Burkina Faso on Saturday revealed that a process to select a transitional president to serve ahead of elections would be coming up sometime next week, following a coup by disaffected military officers against the ruling junta which just seized power.
‘In view of the adoption of the transition charter, a national meeting will be convened on October 14 and 15,’ said the decree signed by Burkina Faso’s new strongman, Captain Ibrahim Traore, who took power a week ago and was named interim president.
Traore, who was officially appointed head of state on Wednesday, had two days earlier diclosed that he would only deal with “current affairs” until a new transitional president, civilian or military, is appointed by a ‘national conference’, indicating that would happen ‘well before the end of the year’.
Africa Today News, New York reports that the meeting is expected to bring together representatives of political groups and civil society.
The impoverished Sahel nation plunged into renewed turmoil last weekend when Lieutenant-Colonel Paul-Henri Sandaogo Damiba — who had himself seized power in January — was toppled by newly emerged rival Traore, leading a faction of disgruntled junior officers.
It was the latest putsch in the Sahel region much of which, like Burkina Faso, is battling a growing Islamist insurgency.

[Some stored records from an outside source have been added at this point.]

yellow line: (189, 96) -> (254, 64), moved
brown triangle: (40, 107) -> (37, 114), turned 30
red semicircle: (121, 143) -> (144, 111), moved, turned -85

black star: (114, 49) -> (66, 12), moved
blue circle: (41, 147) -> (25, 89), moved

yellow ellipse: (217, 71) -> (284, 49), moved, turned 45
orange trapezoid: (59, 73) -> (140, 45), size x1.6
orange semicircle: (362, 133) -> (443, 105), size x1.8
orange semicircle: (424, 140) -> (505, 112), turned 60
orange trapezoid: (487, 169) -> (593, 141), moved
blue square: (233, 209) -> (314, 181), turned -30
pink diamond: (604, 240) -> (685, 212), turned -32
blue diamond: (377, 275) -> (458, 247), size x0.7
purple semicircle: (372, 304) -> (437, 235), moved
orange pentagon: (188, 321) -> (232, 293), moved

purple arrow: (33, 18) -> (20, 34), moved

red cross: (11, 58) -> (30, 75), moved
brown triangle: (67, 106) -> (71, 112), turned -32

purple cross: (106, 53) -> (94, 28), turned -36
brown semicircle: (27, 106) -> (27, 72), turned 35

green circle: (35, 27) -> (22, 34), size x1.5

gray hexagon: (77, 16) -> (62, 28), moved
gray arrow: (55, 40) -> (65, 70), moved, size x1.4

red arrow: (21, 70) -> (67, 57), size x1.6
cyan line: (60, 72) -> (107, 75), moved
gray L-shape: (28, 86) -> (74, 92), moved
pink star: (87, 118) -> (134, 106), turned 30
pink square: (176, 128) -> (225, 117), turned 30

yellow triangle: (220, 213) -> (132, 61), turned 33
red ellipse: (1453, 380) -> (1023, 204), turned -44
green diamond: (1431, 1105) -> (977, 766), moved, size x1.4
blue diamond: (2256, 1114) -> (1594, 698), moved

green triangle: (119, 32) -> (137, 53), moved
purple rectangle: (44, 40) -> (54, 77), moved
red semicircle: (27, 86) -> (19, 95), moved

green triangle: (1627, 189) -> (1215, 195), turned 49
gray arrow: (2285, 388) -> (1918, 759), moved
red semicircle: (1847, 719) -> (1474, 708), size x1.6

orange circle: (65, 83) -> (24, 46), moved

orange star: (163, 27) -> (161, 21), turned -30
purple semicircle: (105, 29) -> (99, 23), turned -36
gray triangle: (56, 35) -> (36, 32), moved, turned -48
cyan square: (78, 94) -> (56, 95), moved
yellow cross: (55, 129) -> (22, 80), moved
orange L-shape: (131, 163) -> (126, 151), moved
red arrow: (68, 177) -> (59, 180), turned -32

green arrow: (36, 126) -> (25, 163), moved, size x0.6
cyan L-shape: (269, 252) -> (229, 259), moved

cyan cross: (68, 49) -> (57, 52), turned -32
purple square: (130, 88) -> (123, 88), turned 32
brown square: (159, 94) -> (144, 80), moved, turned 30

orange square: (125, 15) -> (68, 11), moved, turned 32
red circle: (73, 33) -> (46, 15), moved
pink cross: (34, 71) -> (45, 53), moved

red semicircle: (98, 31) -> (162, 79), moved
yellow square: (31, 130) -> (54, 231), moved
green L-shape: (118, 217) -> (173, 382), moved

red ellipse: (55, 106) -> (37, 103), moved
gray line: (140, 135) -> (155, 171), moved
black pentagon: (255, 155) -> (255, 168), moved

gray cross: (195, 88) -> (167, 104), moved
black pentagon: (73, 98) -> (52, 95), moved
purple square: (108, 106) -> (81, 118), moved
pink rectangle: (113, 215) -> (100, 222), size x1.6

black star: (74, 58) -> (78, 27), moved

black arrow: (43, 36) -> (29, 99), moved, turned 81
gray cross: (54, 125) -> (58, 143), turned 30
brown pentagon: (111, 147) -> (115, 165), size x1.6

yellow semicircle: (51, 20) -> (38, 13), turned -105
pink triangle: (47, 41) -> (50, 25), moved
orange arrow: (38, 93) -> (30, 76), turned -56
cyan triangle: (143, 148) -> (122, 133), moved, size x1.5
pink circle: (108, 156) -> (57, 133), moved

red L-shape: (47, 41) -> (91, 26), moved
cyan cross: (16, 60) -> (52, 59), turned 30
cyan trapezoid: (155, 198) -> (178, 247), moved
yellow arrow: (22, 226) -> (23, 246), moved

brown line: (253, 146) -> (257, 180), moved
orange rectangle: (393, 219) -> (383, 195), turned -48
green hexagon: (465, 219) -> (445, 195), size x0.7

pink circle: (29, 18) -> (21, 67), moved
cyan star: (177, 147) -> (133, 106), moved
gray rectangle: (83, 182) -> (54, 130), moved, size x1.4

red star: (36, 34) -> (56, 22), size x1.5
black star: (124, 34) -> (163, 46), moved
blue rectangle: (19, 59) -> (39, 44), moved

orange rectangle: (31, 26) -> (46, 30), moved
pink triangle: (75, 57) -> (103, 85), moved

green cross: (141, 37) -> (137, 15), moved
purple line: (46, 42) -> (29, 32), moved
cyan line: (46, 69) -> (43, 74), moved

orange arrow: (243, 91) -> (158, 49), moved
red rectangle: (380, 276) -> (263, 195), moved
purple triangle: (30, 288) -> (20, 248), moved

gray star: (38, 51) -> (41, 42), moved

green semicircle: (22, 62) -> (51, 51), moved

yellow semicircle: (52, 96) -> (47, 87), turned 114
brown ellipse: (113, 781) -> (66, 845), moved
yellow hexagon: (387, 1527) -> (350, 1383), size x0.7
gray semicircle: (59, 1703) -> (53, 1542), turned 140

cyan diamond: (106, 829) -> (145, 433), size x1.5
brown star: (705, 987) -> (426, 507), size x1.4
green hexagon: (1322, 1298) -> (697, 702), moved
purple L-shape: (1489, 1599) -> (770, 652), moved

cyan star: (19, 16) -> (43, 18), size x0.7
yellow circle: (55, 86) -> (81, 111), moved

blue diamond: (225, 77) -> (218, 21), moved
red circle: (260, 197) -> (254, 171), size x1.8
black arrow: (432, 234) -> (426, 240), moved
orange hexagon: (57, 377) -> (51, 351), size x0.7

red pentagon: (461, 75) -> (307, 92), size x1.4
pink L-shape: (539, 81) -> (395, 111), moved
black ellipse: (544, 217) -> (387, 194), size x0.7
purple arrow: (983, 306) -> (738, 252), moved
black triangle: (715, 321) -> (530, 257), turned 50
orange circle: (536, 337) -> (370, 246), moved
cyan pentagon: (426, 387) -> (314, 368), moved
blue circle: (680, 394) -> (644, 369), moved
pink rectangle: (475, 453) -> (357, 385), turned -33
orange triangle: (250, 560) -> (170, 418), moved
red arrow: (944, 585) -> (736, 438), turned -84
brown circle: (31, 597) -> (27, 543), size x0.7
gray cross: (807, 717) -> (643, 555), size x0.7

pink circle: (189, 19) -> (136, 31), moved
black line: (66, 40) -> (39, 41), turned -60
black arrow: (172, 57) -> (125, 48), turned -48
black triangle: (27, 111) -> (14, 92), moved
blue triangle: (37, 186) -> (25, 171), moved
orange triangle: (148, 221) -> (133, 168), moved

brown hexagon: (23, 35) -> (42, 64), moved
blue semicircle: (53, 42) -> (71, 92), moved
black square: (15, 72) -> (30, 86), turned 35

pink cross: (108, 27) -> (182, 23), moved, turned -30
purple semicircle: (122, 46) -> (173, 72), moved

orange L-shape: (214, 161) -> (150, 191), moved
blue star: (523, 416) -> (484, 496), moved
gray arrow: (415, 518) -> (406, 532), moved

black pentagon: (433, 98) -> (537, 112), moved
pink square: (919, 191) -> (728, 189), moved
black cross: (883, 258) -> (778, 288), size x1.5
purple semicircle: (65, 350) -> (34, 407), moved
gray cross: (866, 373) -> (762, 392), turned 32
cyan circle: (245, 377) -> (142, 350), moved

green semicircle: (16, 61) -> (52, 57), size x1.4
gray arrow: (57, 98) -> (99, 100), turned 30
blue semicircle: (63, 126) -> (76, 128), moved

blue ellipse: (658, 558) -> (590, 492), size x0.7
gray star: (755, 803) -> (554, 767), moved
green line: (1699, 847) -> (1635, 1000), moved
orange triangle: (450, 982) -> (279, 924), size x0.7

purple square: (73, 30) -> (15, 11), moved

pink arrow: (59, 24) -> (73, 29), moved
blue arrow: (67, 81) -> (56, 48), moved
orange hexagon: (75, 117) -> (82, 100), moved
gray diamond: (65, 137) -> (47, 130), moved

After a meeting on Tuesday with a delegation from the Economic Community of West African States (ECOWAS), one of its members, former Nigerian president Mahamadou Issoufou, said she was leaving feeling ‘confident’.
Traore, 34, vowed that Ouagadougou would continue to respect the commitments made under Damiba to ECOWAS, in particular the organisation of elections and a return of civilians to power by July 2024 at the latest.
Africa Today News, New York had earlier reported that the government of Togo has on Monday made some confirmations that the controversial ousted Burkina Faso leader, Lieutenant-Colonel Paul-Henri Sandaogo Damiba has finally fled to Togo after a military coup.
It also revealed that the West African bloc ECOWAS has made some plans to send envoys to Burkina Faso after some of the troops had toppled Damiba in the country’s second putsch in nine months.